第Ⅰ部 第2章 世界経済の機能回復に向けた課題

第1節 供給サイドの強化

本章では、足下の世界的なインフレは供給不足による側面が強いこと、インフレ緩和には設備投資等による供給力強化や生産性の向上、サプライチェーンの強靱化が重要であることを示す。

また、貿易の開放は生産性の上昇を通じて経済成長につながる一方、貿易相手国の不確実性は自国の貿易に負の影響を与えること、ただし、自由・民主主義・人権・法の支配といった基本的価値を尊重する貿易相手ほど、不確実性の高まりによる貿易減少効果が小さいことを示す。

そして、諸外国における経済安全保障政策を概観するとともに、自由で公正な貿易秩序と経済安全保障の両立に向け、我が国としてはルールベースの国際貿易秩序の再構築、有志国との信頼できるサプライチェーンの構築、グローバル・サウスとの連携強化の取組を同時に進めることが重要であることを示す。

また、持続可能で包摂的な経済成長及び発展の確保に向けた取組として、気候変動リスクへの対応や人権問題への対応に焦点を当て、その重要性を指摘した上で、諸外国及び我が国の取組について紹介する。

1.供給力の強化や生産性の向上によるインフレ圧力の緩和

まず本節では、足下で高まっているインフレ圧力がどのように生じたものであるかについて、需給均衡メカニズムの観点から概説し、足下で中央銀行が講じている金融引締め政策が需要抑制によるインフレ圧力の緩和であるのに対し、中長期的には、供給力を拡大することで生産の拡大とインフレ圧力の緩和を図っていくことが重要であることを示す。また、生産性の向上もインフレ圧力を緩和する上で重要であることを示すとともに、その手段としての貿易開放の重要性について示していく。

第I-2-1-1図は、⓪パンデミック前(2019年)、①パンデミック期(2020年)、②パンデミックからの需要回復期(2021年)、③ロシアによるウクライナ侵略以降(2022年)のそれぞれの時期における物価変動を需給均衡メカニズムの観点から概説したイメージ図である。まず、⓪から①に対しての変化は、経済社会活動の停滞に伴う需要曲線と供給曲線の左側シフトであった。供給能力以上に需要が減少したため、この時期の物価はパンデミック前と比して低水準であった。①から②の状態に移行するに連れ、経済社会活動の再開により主に欧米諸国で需要曲線は右側にシフトしていった一方で、労働市場に人が戻ってこず、また、財の供給元である新興国・途上国では依然としてパンデミックに伴う経済社会活動の制限のために供給は依然としてパンデミック前の状態には戻らなかったため、物価は上昇した。こうした状況の中、③ロシアによるウクライナ侵略により、エネルギーや食料供給リスクが高まり、供給曲線がさらに左側にシフトし、更なる物価上昇を招いた。このように整理すると、近年の物価上昇は供給サイドに起因するものであるということができる。

━━━━━━━━━━━━━━━━━━━━

▶ _設問_:
1) 世界経済の機能回復に関する文章から、次の問いに答えよ。
(a) 基本的価値を尊重する貿易相手ほど、不確実性の高まりによって何が小さいとされているか。
(b) 第I-2-1-1図で、①パンデミック期は何年とされているか。
(c) ③の時期に、ロシアによるウクライナ侵略によって高まったのは何のリスクか。
2) 世界経済の機能回復に関する文章の続きを、最後の文の後から書いてください。

▶ _元データ_:
━━━━━━━━━━━━━━━━━━━━

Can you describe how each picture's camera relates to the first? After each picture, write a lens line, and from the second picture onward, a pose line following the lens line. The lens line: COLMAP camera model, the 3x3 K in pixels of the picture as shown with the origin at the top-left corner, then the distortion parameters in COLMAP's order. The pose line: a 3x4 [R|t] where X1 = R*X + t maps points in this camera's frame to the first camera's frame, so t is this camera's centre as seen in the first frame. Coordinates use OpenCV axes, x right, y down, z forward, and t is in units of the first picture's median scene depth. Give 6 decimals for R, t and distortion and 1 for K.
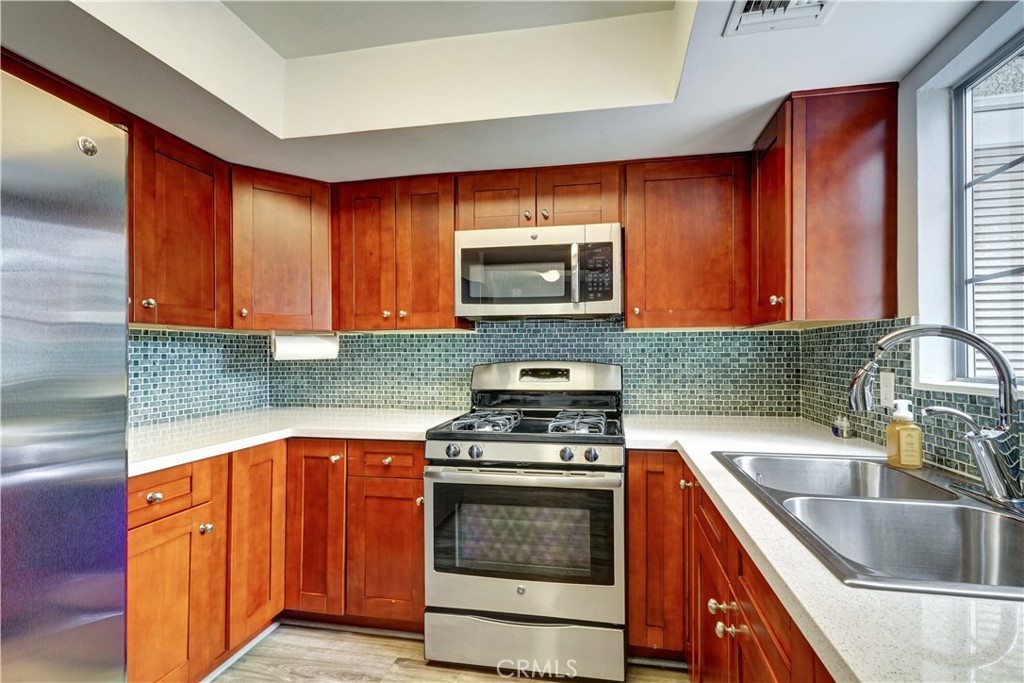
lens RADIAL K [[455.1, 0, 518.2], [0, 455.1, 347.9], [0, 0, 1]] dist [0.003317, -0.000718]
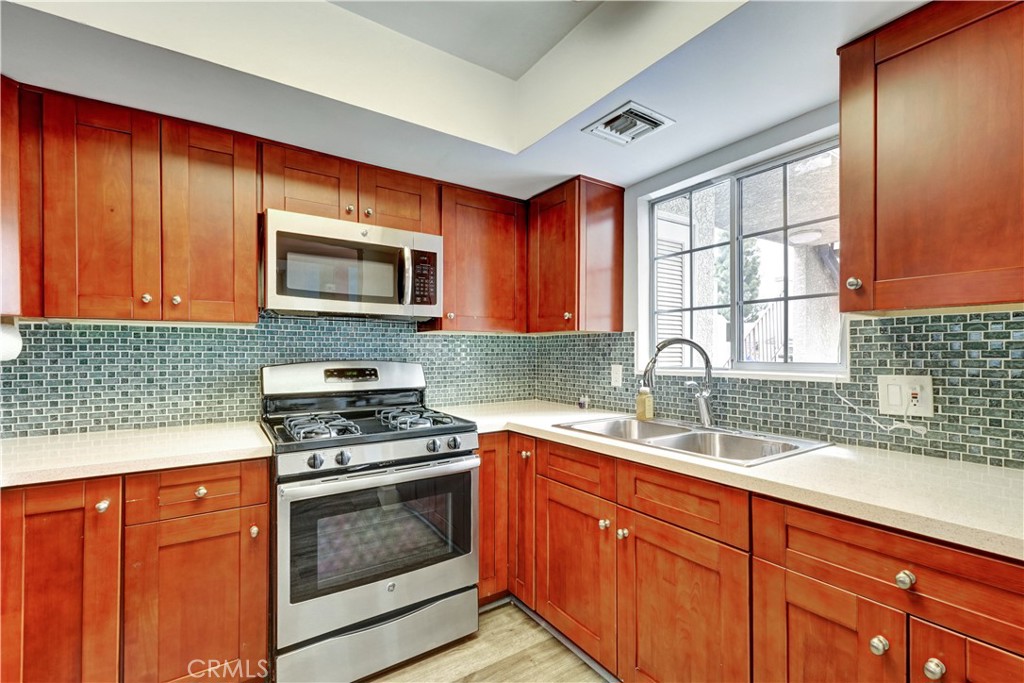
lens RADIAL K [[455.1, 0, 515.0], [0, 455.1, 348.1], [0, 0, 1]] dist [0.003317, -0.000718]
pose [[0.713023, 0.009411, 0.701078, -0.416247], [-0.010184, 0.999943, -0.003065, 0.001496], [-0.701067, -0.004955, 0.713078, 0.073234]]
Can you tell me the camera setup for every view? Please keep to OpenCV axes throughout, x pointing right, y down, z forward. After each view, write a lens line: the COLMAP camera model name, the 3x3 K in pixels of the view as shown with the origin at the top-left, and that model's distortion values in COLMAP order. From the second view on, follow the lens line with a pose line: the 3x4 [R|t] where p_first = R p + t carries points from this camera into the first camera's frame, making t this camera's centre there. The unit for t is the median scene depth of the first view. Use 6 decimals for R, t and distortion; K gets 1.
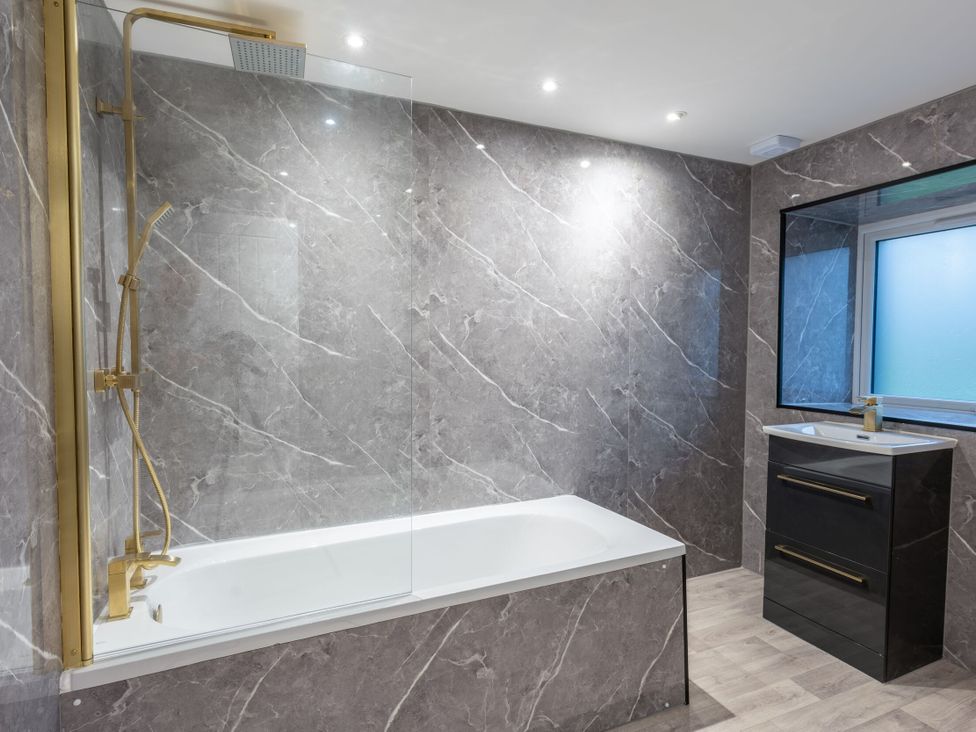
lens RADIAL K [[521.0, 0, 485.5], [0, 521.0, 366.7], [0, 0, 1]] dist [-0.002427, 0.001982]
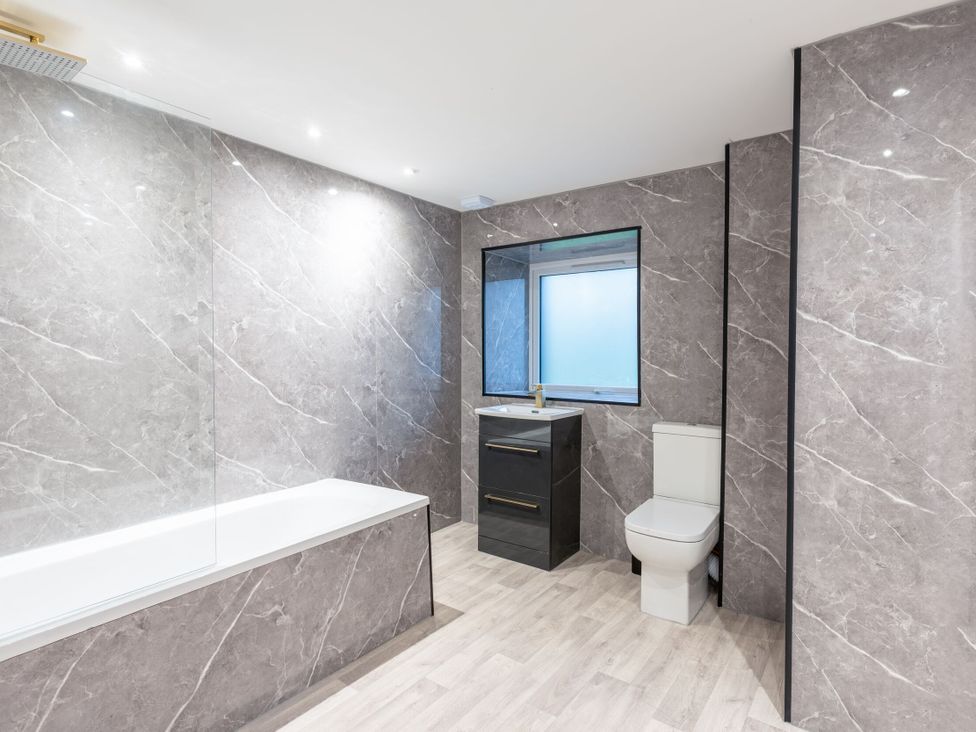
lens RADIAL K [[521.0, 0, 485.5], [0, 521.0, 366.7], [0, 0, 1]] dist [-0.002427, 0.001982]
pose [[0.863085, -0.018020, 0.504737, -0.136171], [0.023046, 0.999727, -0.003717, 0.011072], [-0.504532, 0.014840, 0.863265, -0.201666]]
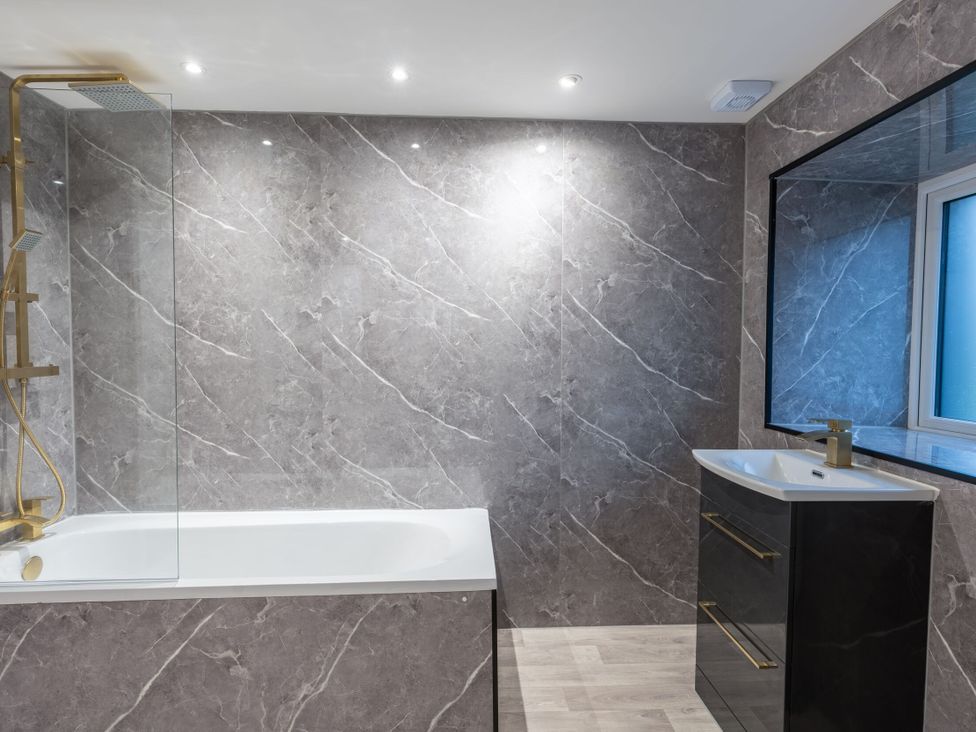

━━━━━━━━━━━━━━━━━━━━

▶ _あなたの回答_:
1)
(a) 貿易減少効果
(b) 2020年
(c) エネルギーや食料供給リスク

2)
第Ⅰ-2-1-1図 需要曲線と供給曲線から見た価格変動メカニズム(イメージ)
需要曲線と供給曲線から見た価格変動メカニズム(イメージ)の図

第I-2-1-2図は、インフレ圧力を低減させるための方策を需給均衡メカニズムの観点から概説したイメージ図であるが、足下で中央銀行が講じている金融引締め政策は、需要曲線を再び左側にシフトさせ、インフレ圧力を低減させようとするものである。ただし、この手法では、インフレ圧力を低減させるものの、需要の抑制を通じて生産量も減少することに留意が必要である。もう一つの方策は、供給能力の拡大を通じて、供給曲線を右側にシフトさせることにより、インフレ圧力を低減させるものである。ただし、設備能力の増強のための投資を行い、供給能力が拡大するまでには時間的なラグを伴う。この間、投資拡大は短期的には需要拡大を通じてインフレ圧力に作用することに留意が必要である。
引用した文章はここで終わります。